BEGIN Records for this task

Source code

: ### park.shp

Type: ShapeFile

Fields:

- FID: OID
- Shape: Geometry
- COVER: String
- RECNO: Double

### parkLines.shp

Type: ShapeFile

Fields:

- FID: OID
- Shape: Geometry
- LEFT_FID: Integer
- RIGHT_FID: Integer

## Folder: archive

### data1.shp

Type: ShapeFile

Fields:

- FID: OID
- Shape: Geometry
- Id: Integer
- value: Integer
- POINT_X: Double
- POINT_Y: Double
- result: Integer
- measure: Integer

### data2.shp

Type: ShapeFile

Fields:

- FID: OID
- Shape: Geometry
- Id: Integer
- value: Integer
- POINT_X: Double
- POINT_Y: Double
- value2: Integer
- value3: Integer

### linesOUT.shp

END Records for this task

What is required » Output the material above again, line for line, with no changes.

Expected answer »
Source code

: ### park.shp

Type: ShapeFile

Fields:

- FID: OID
- Shape: Geometry
- COVER: String
- RECNO: Double

### parkLines.shp

Type: ShapeFile

Fields:

- FID: OID
- Shape: Geometry
- LEFT_FID: Integer
- RIGHT_FID: Integer

## Folder: archive

### data1.shp

Type: ShapeFile

Fields:

- FID: OID
- Shape: Geometry
- Id: Integer
- value: Integer
- POINT_X: Double
- POINT_Y: Double
- result: Integer
- measure: Integer

### data2.shp

Type: ShapeFile

Fields:

- FID: OID
- Shape: Geometry
- Id: Integer
- value: Integer
- POINT_X: Double
- POINT_Y: Double
- value2: Integer
- value3: Integer

### linesOUT.shp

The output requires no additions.